Cannon

Religion Rewritten, a reconciliation with science and war.

 

INTRODUCTION, on religion and war. Click to view pdf (printable version)

Page vi

        Having outlined the shortcomings of official religion that have been exposed chiefly by the relatively new science of Evolution, there is another and very different shortcoming that must be addressed. Evolution has illuminated as being absurd the old dichotomy between the spiritually good and the materially bad. The splendour of the natural world, as revealed by science, takes us back to the rapture of the poet who wrote the 19th psalm; and this rapture suggests that the obsession with sin in the august doctrines of the Church is not far removed from introspective depression. And yet there is a form of evil which the Church does not seem to have the courage to address, save by turning its face away from it, and this is the evil of War, which can only be overcome by fighting! To think that “love” solves the problem of War, one must either have very little experience, or be on the verge of being certifiable.
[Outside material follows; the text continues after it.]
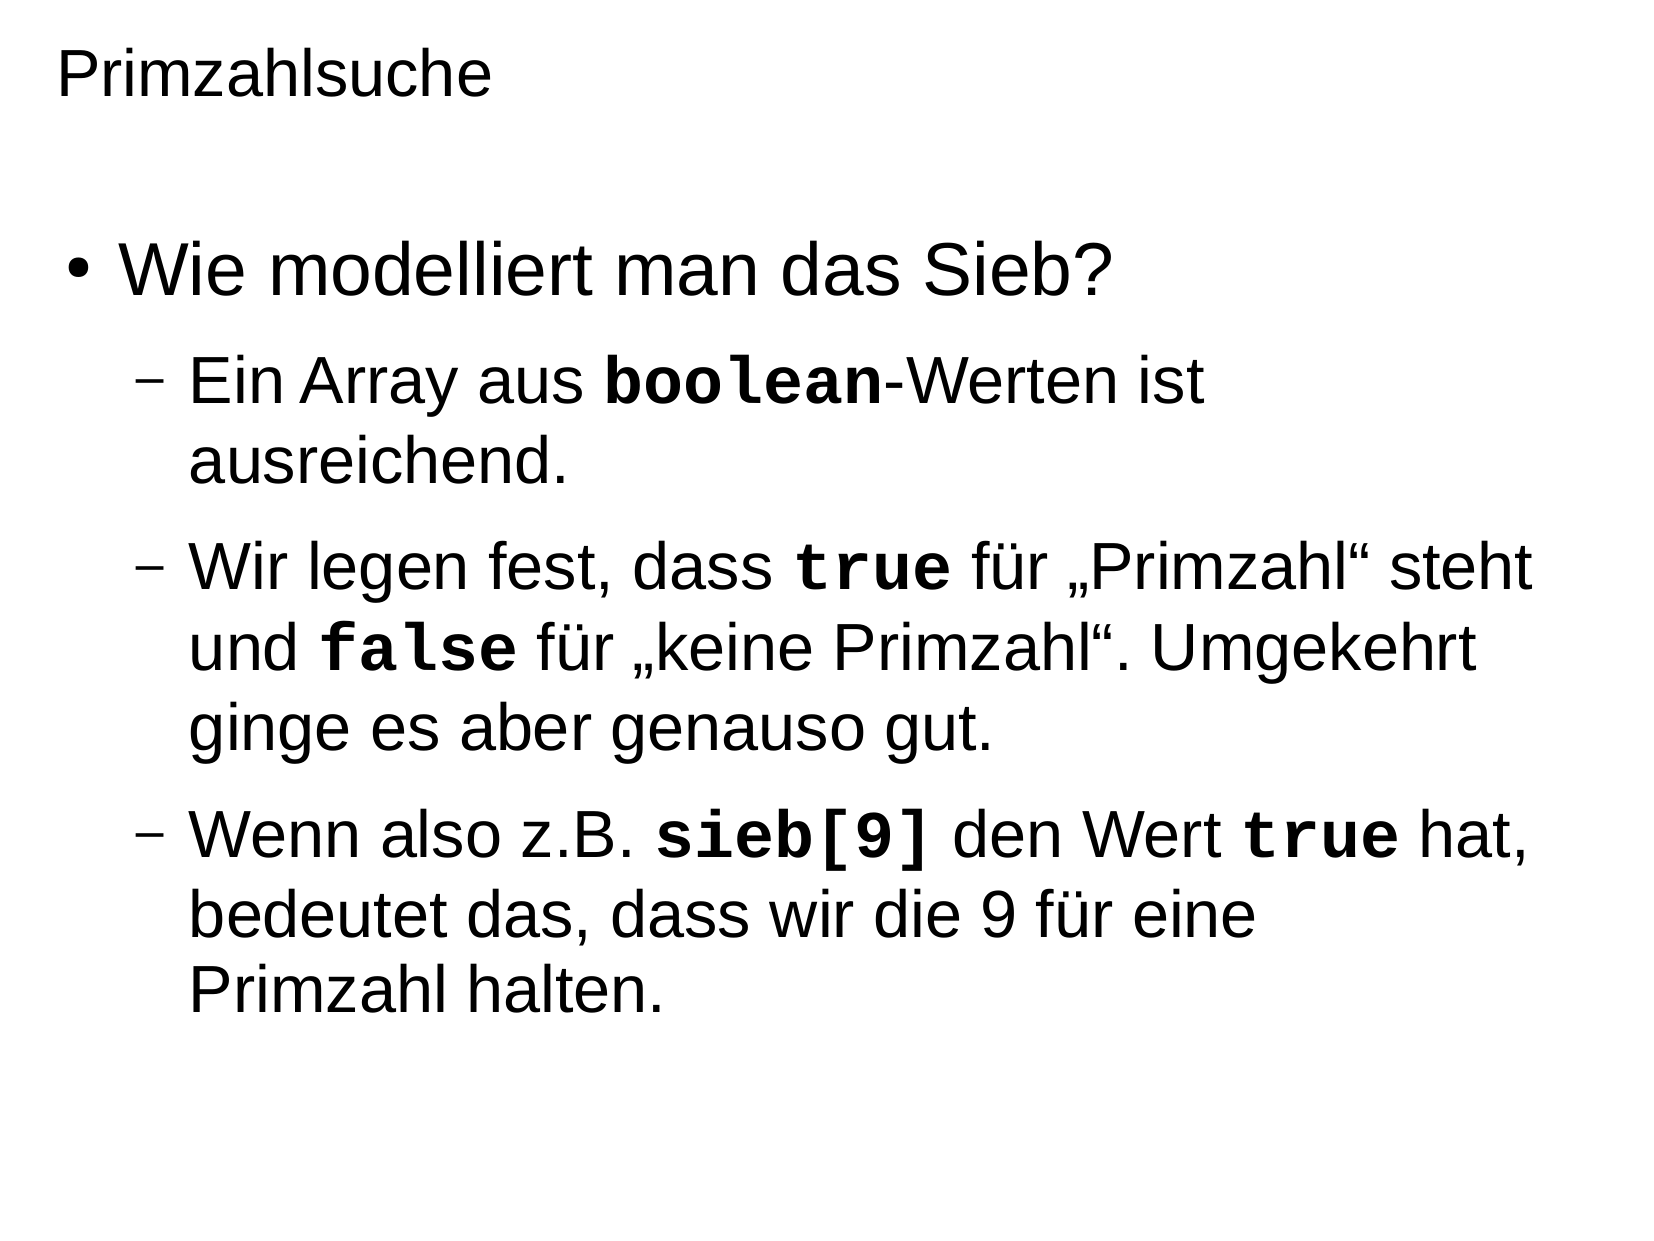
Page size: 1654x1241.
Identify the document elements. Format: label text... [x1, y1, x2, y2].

list Wie modelliert man das Sieb? Ein Array aus boolean-Werten ist ausreichend. Wir legen fest, dass true für „Primzahl“ steht und false für „keine Primzahl“. Umgekehrt ginge es aber genauso gut. Wenn also z.B. sieb[9] den Wert true hat, bedeutet das, dass wir die 9 für eine Primzahl halten. [47, 88, 1536, 1231]
title Primzahlsuche [56, 29, 1238, 119]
        In my opinion Church of England Christianity must come to terms with the last war, which I remember vividly, and when Britain was fighting for its life and for world freedom as well. If the Church fails to do so, either from laziness or from cowardice, and says it is all so long ago now there is no point in going over that ground again, it will lose all credibility. In the Second World War everything that we valued in this country, which was also valued in Europe, and maybe in the entire world, was at stake; and if we had lost, a thousand years of history would have been obliterated in a few brief battles, and never perhaps retrieved. It is no good the C.of E. saying it preaches an other-worldly religion; maybe it does, but it either approves of fighting Hitler, or it does not. It is no good the C.of E. claiming not to be concerned with the things of this world; all the probabilities are that it would have been obliterated by a victorious Nazi Germany, and it must decide whether it is glad it still exists after a fashion, or whether it would have preferred to be obliterated. It is over 60 years since the end of the War; and it is perfectly obvious that the clergy, as a public body, are never going to reconcile their beliefs with the necessity of fighting. So I had better do it myself.

        But how does one set about this task? By considering the nature of belief, and the nature of thought, because this is the only way of getting behind vocal beliefs and prejudices, to the reality that lies behind them. I discussed the nature of belief in my first book, “Man’s Relationship with God”; and my extensive argument was that the only beliefs you really believe are the ones you put into practice every day; intellectual beliefs to which the mind alone pays lip-service are so pale and shadowy in comparison that they hardly merit being called “beliefs” at all. I will not repeat the stages of that argument here. I am concerned here with the nature of thought, and with the increase which my Theory gives to our awareness of how reliable or unreliable our thought is, both professional thought and casual thought.

        So although my book is primarily about religion, the chapter that considers chiefly the reliability of thought is Chapter 5, which sets out my Theory of Consciousness. I do not consider how we may have become conscious, which no sane person would ever try to explain; instead I set out my understanding of what the very beginnings of the discipline of consciousness are like. I have read Descartes’ Discourse on Method, and I do not remember him ever touching on this subject. And more recently, Professor Roger Scruton in one of his books on popular philosophy says that there is a tendency among philosophers to think that it is impossible to create a theory of consciousness, “as it always slips through your fingers”. Well, it did not slip through mine; and it links up Jung’s clinical experience with the practical everyday world. Jung said in the 1920s in Psychological Types, his first substantial book after his 5 years descent into the unconscious, that a theory of thought was then a seven sealed book. Well, my Theory of Consciousness turns over the first pages. It is now for others to develop its ideas, or think of better ones. There is no going back to the time before there was the insight which my theory provides. A theory of consciousness has come to stay!